= Objet de la tâche =
Recopiez fidèlement le passage du texte sur l'action sociale départementale qui commence aux mots « Dès les années » et s'arrête après « ne soit signataire). ».

= Texte à examiner =
Action sociale départementale : Qui es-tu ? Dans quelle époque ?

7 mai 2013

Alors que quelques turbulences sont perceptibles parmi les professionnels de l’action sociale à La Réunion, dont leurs syndicats, il nous faut rappeler que l’acte III de la Décentralisation confirme cette compétence-mère, au Conseil général, en y adjoignant le développement social local. Ceci est beaucoup plus qu’une nuance.

Dès les années 80, Nicole Questiaux, Hubert Dubedout, Bertrand Schwartz, Gilbert Bonnemaison, parmi beaucoup d’autres, mettaient en cause « un travail social individuel qui stigmatise les écarts, au lieu de valoriser les ressources ».

Une contribution, allant tout à fait dans ce sens, a été produite récemment par des Directeurs généraux des Services (DGS) de 34 départements français (sans qu’aucun « Domien » ne soit signataire).

Elle a pour titre : « L’action sociale : boulet financier ou renouveau de la solidarité ». Elle vaut son pesant d’or. Ils entendent se positionner clairement « contre le démantèlement… et la déresponsabilisation ». « Les bénéficiaires sont progressivement caractérisés plus sur leurs manques que par leurs capacités à agir pour construire leur devenir… » . Les mots employés à La Réunion sont terribles : « guichets » - « chèques » - « portefeuilles » - « populations-cibles ».

Celles-ci « se trouvent doublement pénalisées en termes d’accès à l’autonomie : un suivi plus parcellisé… et une dépendance accrue à cette multiplicité d’aides souvent abscondes pour eux ».

Tout ce système laisse la place à une incompréhension des personnels, transformés en guichetiers de gare ; une insatisfaction des bénéficiaires ; une stigmatisation de ceux-ci par l’opinion publique, et donc un délitement du lien social.

C’est sur cette analyse pertinente que les signataires souhaitent refonder le développement social en mettant autour de la table tous les acteurs d’un territoire de vie, dont les bénéficiaires, qui ne sont pas des vases vides, en s’appuyant sur « les ressources insuffisamment exploitées et si déterminantes de la solidarité d’engagement : celle de la famille, des voisins, des réseaux, des associations ».

Cet ensemble est une condition majeure pour assurer le bien-être à la base du développement économique, et une bonne gouvernance entre la Région et le Département.

Et d’appeler à une « volonté politique forte » en pointant au passage « qu’à partir de ces fondamentaux mis en action, le Québec a réduit en 10 ans 50% des placements d’enfants » (venant à bout du « boulet financier »  !).

= Enregistrements extraits =
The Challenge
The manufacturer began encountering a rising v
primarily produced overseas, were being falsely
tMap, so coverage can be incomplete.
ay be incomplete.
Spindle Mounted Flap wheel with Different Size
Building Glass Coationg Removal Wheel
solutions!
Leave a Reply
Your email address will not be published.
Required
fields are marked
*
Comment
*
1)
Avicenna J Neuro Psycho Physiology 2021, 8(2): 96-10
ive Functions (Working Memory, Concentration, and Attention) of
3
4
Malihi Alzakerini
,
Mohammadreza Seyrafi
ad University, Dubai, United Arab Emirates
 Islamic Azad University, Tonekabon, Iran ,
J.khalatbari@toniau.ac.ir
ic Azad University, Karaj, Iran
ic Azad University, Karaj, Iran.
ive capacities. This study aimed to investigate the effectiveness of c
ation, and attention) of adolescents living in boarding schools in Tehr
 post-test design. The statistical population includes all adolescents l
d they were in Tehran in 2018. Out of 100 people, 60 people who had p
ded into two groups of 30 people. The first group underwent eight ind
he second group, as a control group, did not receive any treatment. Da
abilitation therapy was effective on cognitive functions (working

---

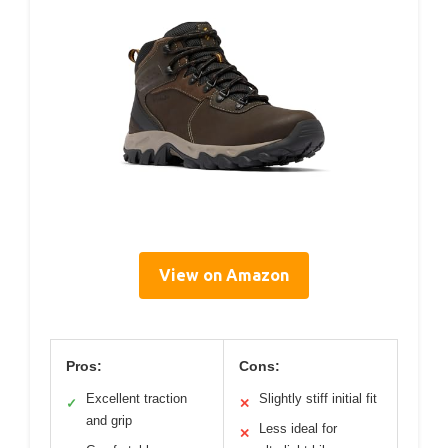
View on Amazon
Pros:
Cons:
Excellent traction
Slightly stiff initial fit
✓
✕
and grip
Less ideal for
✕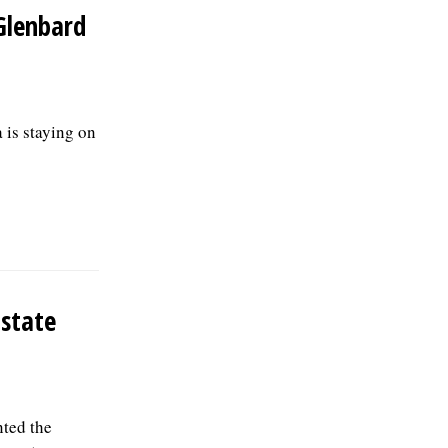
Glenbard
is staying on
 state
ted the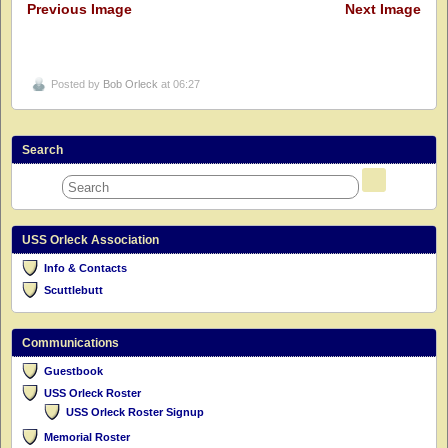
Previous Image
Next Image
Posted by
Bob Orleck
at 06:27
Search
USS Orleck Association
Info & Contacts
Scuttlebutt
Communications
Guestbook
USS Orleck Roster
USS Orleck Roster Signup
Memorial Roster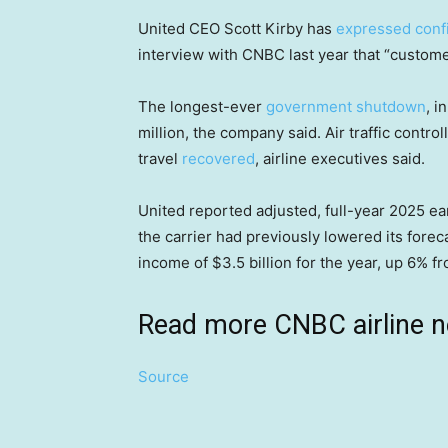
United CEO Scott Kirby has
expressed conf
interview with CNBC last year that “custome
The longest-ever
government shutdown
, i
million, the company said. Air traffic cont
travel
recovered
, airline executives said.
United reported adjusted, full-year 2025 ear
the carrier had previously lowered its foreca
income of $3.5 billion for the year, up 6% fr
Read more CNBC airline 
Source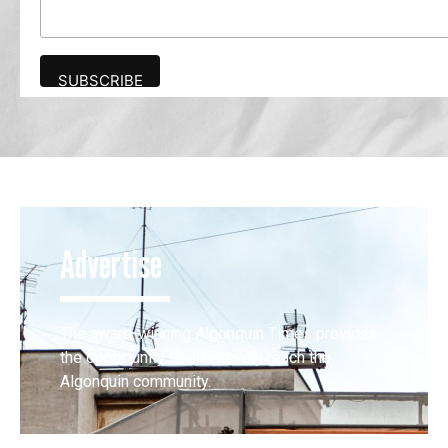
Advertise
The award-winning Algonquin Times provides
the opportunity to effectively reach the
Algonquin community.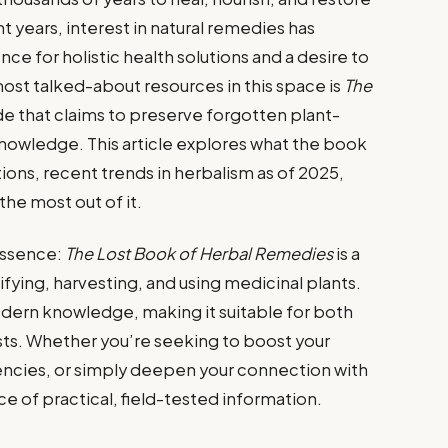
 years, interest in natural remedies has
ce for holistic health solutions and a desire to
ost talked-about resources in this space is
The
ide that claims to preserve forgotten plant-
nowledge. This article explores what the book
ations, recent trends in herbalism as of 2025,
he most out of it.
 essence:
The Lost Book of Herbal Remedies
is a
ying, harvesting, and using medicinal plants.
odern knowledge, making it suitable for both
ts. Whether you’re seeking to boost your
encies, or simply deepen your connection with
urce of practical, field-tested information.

= Résultat de la tâche =
Dès les années 80, Nicole Questiaux, Hubert Dubedout, Bertrand Schwartz, Gilbert Bonnemaison, parmi beaucoup d’autres, mettaient en cause « un travail social individuel qui stigmatise les écarts, au lieu de valoriser les ressources ».

Une contribution, allant tout à fait dans ce sens, a été produite récemment par des Directeurs généraux des Services (DGS) de 34 départements français (sans qu’aucun « Domien » ne soit signataire).